A tier change without a decision record is structurally impossible. The code that applies the change is the only place in the entire platform that can update a child’s support level, and it always writes the decision record in the same transaction. If the transaction fails for any reason, both writes are rolled back and the child’s level is unchanged. There is no path through which the level changes but the record is not written.

This is not bookkeeping added after the fact. It is the architecture: the decision and the evidence are bound together at the moment of change, and the binding is permanent.

What the decision history looks like

A teacher or specialist can view the complete tier-decision history for a child: a chronological list of every formal support-level review, what was decided, who decided it, when, and which evidence was in the packet at the time. This history does not change. Entries are never removed or amended.

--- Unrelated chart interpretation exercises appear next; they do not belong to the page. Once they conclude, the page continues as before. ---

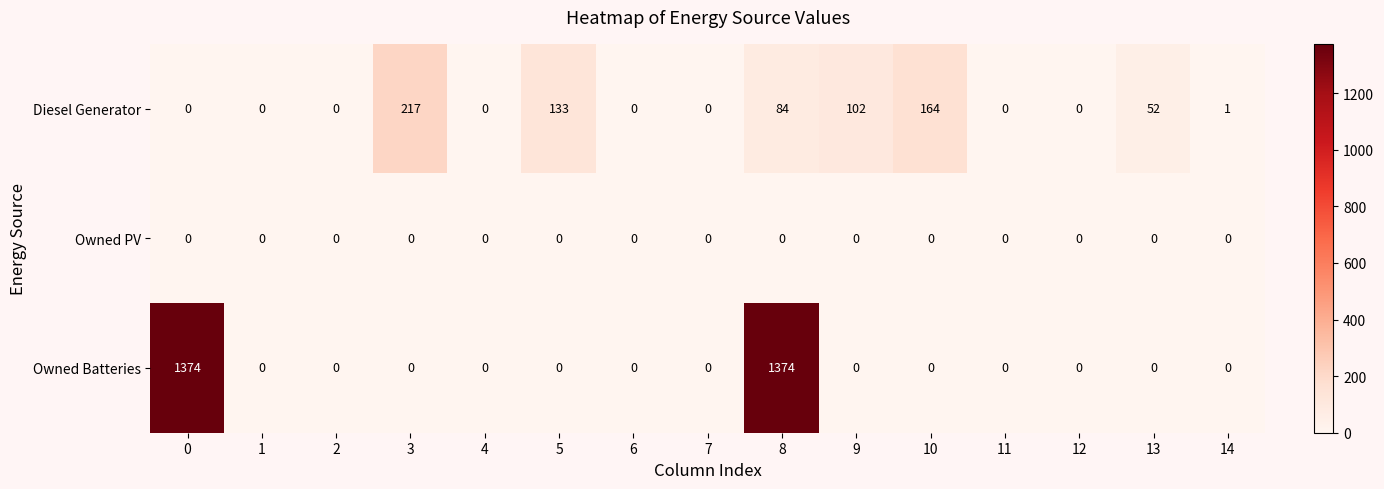

At how many categories does at least one series exceed 914?

2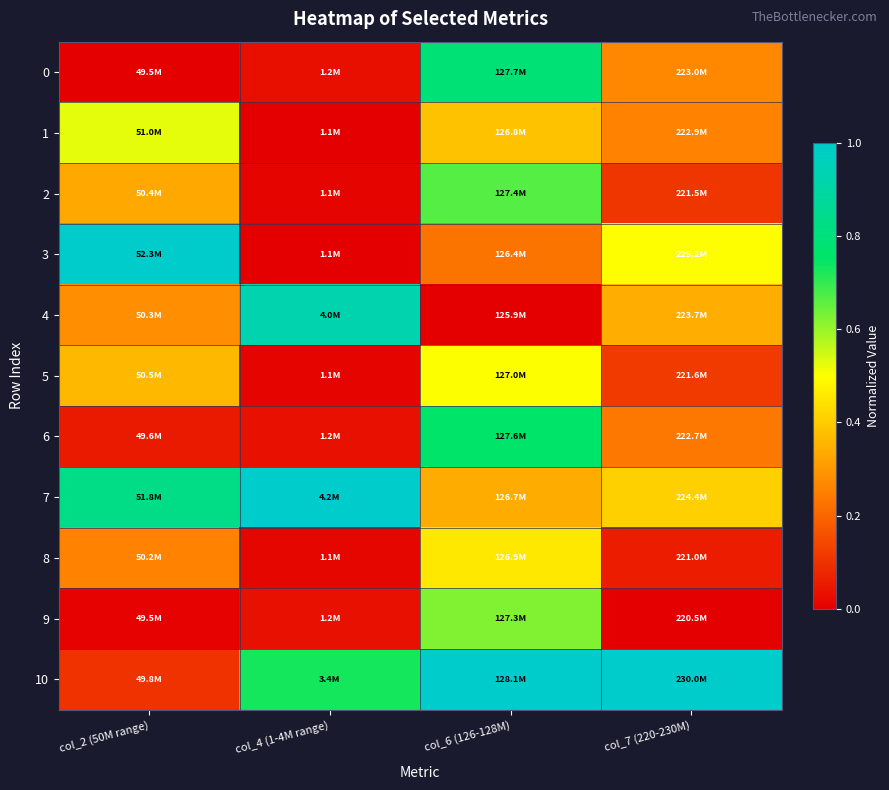

Between col_2 (50M range) and col_7 (220-230M), which series saw the biggest shift?

10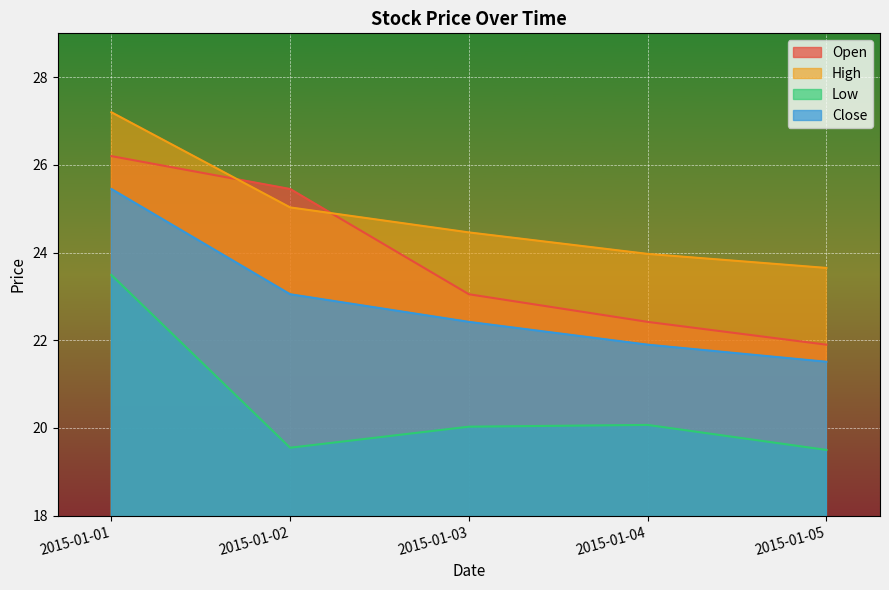

Is it true that Low equals 5.1 at 2015-01-02?

False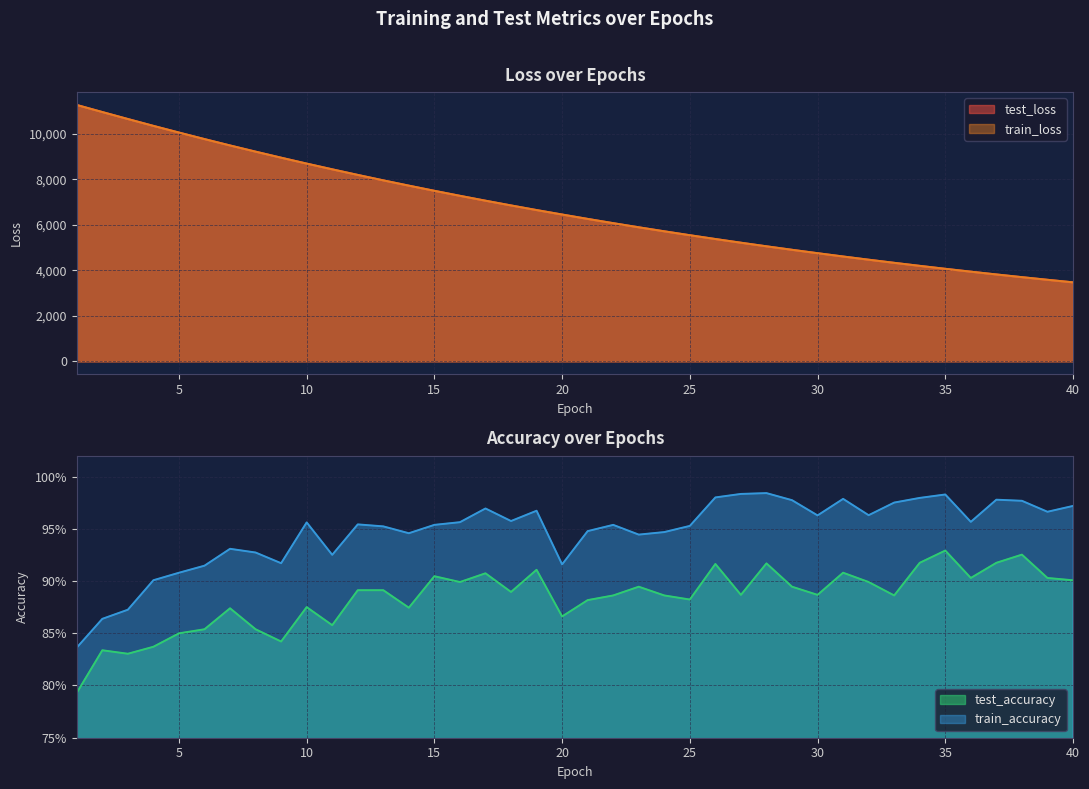

Reading left to right, list all the values displayed in this chart.

test_loss: 11276.5	10965.7	10659.2	10357.1	10064.2	9776.4	9496.1	9224.2	8958.8	8698.7	8447.3	8200.8	7961.3	7729.1	7502.3	7282.0	7067.4	6859.0	6655.8	6459.4	6266.7	6079.6	5898.2	5721.5	5549.6	5382.1	5219.7	5061.7	4908.2	4759.1	4613.7	4472.8	4335.5	4202.0	4072.4	3946.7	3824.1	3705.2	3589.9	3477.5
train_loss: 11274.9	10964.1	10657.3	10355.8	10062.5	9775.2	9495.2	9222.7	8957.1	8697.5	8445.8	8199.7	7960.5	7728.0	7501.4	7281.0	7066.6	6858.1	6655.0	6458.1	6265.7	6078.8	5897.2	5720.6	5548.7	5381.5	5219.1	5061.2	4907.6	4758.4	4613.2	4472.1	4334.9	4201.6	4072.0	3946.2	3823.8	3704.9	3589.4	3477.2
test_accuracy: 0.8	0.8	0.8	0.8	0.8	0.9	0.9	0.9	0.8	0.9	0.9	0.9	0.9	0.9	0.9	0.9	0.9	0.9	0.9	0.9	0.9	0.9	0.9	0.9	0.9	0.9	0.9	0.9	0.9	0.9	0.9	0.9	0.9	0.9	0.9	0.9	0.9	0.9	0.9	0.9
train_accuracy: 0.8	0.9	0.9	0.9	0.9	0.9	0.9	0.9	0.9	1.0	0.9	1.0	1.0	0.9	1.0	1.0	1.0	1.0	1.0	0.9	0.9	1.0	0.9	0.9	1.0	1.0	1.0	1.0	1.0	1.0	1.0	1.0	1.0	1.0	1.0	1.0	1.0	1.0	1.0	1.0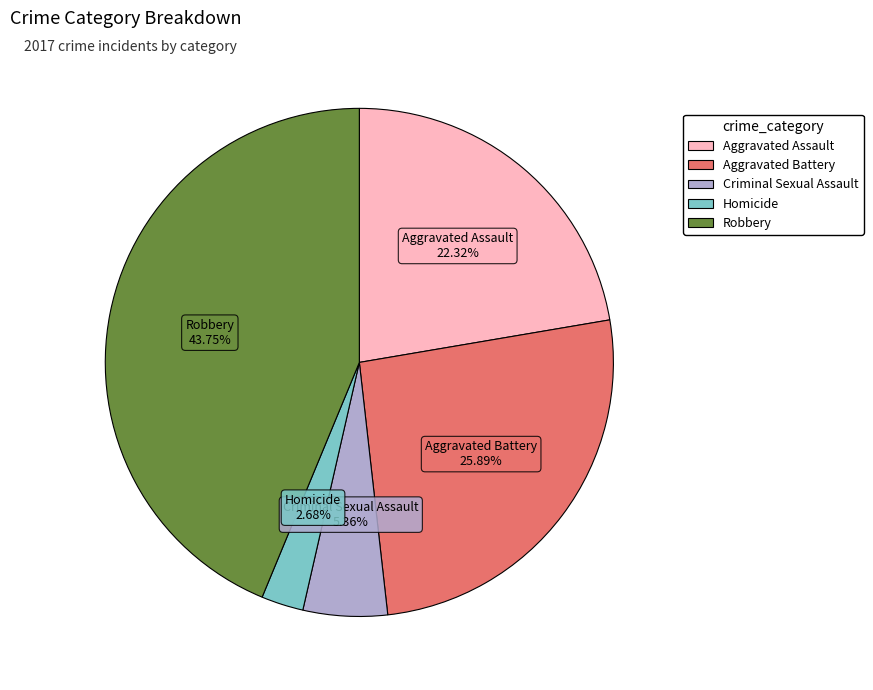

What percentage is NOT represented by Homicide?

97.3%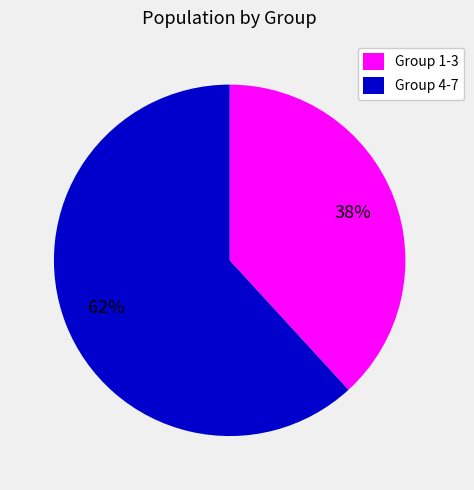

Is there any slice that represents more than half of the pie?

Yes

For any historical decision, the platform can reconstruct exactly what recommendation it would have produced given the same evidence and the same rule versions. This means that if a question arises months later about why a child was moved to a particular level of support, the record is not just a log entry but a fully auditable chain from the raw evidence to the final approved action.

Who has access

Teachers can open a data room for any child in a class they teach. Administrators and specialists can see the data room for children in their organization. Children and parents cannot access the data room or any decision packet. Support-level information never appears in student-facing or parent-facing views, in any form, at any point.

Evidence submitted through this layer is always in the form of structured, controlled information. There are no free-text fields for notes about a child. Any contextual information that needs to be recorded alongside a decision is drawn from a closed list of context options, not from open input. This constraint applies throughout the evidence and review process without exception.